- _The task_:
From the entries below, gather each line containing the word "thou".

Dataset entries
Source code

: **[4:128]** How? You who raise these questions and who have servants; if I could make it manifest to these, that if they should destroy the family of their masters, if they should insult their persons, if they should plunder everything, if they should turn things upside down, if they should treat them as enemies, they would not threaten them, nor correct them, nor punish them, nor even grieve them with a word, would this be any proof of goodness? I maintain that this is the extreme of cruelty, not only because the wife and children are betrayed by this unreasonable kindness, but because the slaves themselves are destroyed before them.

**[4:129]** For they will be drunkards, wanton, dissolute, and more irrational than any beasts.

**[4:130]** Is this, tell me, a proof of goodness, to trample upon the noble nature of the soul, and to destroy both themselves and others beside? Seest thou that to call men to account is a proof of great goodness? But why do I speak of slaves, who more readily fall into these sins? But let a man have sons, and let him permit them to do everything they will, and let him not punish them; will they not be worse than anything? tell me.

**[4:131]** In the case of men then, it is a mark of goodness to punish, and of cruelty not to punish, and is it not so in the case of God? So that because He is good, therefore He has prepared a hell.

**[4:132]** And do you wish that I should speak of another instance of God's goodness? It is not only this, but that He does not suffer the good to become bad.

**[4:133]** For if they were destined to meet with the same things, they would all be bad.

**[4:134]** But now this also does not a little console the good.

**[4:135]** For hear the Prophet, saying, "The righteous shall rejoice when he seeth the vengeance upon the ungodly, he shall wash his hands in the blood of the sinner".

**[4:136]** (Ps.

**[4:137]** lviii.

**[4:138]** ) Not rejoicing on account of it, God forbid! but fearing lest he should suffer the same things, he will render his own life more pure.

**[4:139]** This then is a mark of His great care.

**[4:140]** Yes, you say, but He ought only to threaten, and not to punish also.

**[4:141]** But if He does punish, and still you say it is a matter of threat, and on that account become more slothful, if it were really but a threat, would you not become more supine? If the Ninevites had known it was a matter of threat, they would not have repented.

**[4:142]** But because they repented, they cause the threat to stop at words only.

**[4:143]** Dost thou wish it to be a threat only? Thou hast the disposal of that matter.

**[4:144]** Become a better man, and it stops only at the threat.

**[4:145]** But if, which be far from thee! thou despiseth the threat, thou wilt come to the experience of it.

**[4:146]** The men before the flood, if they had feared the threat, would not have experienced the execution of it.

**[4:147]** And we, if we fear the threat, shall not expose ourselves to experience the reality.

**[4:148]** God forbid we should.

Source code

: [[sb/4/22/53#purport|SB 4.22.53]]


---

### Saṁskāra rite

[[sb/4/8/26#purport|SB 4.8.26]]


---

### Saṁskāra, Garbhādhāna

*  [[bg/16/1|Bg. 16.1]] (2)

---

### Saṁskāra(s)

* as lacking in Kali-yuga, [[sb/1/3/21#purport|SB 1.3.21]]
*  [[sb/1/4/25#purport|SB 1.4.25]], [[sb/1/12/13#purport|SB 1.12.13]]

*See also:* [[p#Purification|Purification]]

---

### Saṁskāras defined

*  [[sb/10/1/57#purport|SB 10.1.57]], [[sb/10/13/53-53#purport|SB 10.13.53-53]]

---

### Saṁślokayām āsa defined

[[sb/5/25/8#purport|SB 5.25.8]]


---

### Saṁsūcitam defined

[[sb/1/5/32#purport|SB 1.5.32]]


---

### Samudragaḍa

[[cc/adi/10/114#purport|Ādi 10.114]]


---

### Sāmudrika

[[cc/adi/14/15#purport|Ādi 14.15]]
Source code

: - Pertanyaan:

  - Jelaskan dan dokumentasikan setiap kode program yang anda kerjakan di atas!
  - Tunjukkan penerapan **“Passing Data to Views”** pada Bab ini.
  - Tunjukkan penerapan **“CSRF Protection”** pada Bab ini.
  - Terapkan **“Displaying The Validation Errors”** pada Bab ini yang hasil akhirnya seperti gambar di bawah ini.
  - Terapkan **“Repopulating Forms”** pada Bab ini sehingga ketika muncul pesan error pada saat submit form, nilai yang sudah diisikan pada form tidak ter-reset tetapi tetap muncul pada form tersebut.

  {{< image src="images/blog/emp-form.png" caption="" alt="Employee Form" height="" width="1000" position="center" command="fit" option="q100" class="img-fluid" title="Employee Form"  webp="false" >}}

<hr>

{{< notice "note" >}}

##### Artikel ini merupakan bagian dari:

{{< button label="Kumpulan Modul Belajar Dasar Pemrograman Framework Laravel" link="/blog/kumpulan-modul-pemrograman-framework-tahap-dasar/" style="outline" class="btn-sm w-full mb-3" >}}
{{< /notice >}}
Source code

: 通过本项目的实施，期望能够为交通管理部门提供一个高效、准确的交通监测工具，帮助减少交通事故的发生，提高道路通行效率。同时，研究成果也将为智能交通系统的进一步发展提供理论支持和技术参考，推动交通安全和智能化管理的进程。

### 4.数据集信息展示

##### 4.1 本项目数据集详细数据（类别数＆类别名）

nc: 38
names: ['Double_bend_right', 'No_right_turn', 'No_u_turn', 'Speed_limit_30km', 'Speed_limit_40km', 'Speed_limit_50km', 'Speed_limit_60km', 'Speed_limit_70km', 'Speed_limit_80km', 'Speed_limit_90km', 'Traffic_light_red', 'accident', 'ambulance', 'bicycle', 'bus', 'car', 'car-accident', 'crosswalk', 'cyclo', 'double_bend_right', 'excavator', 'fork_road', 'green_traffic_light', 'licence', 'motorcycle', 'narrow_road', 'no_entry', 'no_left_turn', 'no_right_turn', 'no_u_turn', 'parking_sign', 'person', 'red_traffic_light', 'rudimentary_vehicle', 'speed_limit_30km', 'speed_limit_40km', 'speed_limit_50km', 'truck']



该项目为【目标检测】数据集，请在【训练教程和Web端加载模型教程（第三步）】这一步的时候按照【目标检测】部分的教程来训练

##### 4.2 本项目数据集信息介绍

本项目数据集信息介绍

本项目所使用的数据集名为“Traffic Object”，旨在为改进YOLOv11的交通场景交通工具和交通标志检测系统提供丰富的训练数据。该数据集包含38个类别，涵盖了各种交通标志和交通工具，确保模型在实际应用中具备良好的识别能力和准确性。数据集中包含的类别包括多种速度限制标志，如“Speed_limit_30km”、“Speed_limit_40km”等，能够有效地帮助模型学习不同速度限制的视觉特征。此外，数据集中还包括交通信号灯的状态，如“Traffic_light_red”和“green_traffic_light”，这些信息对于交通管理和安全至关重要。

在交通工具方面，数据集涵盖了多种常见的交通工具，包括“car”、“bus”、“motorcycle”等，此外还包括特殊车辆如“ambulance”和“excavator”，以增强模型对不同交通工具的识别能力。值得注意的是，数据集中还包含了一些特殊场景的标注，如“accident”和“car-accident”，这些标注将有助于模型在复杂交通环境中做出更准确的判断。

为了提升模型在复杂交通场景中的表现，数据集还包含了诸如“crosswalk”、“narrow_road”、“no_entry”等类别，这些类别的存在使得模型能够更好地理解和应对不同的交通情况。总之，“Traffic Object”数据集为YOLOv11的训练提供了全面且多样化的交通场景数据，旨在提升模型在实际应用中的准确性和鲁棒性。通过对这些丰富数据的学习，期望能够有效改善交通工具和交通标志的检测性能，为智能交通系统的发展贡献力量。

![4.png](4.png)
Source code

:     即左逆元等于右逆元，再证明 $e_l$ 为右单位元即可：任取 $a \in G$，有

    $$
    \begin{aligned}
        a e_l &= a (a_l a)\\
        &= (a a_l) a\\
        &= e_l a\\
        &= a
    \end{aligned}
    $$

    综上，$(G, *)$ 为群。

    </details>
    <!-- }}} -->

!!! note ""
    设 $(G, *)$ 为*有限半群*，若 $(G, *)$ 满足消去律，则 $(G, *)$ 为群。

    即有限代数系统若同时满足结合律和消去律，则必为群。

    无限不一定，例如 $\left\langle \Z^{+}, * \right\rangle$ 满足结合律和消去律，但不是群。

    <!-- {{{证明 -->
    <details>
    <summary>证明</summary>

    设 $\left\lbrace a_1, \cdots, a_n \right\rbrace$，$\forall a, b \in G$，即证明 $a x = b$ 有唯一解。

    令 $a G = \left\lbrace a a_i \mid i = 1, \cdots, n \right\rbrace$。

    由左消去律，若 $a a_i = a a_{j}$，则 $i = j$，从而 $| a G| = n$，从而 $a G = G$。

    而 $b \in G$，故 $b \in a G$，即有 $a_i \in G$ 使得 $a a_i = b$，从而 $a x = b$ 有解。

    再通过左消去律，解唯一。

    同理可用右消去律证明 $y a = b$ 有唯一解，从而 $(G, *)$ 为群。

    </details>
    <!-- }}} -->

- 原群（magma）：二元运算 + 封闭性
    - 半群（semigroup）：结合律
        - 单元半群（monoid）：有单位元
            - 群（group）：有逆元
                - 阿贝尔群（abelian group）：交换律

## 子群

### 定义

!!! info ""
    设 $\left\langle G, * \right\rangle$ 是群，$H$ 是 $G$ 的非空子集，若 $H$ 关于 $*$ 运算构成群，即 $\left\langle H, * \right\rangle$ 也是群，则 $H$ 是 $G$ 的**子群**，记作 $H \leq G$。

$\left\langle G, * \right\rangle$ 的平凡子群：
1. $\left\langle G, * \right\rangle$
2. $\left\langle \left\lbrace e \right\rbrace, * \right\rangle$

- _Answer to this task_:
**[4:130]** Is this, tell me, a proof of goodness, to trample upon the noble nature of the soul, and to destroy both themselves and others beside? Seest thou that to call men to account is a proof of great goodness? But why do I speak of slaves, who more readily fall into these sins? But let a man have sons, and let him permit them to do everything they will, and let him not punish them; will they not be worse than anything? tell me.
**[4:143]** Dost thou wish it to be a threat only? Thou hast the disposal of that matter.
**[4:145]** But if, which be far from thee! thou despiseth the threat, thou wilt come to the experience of it.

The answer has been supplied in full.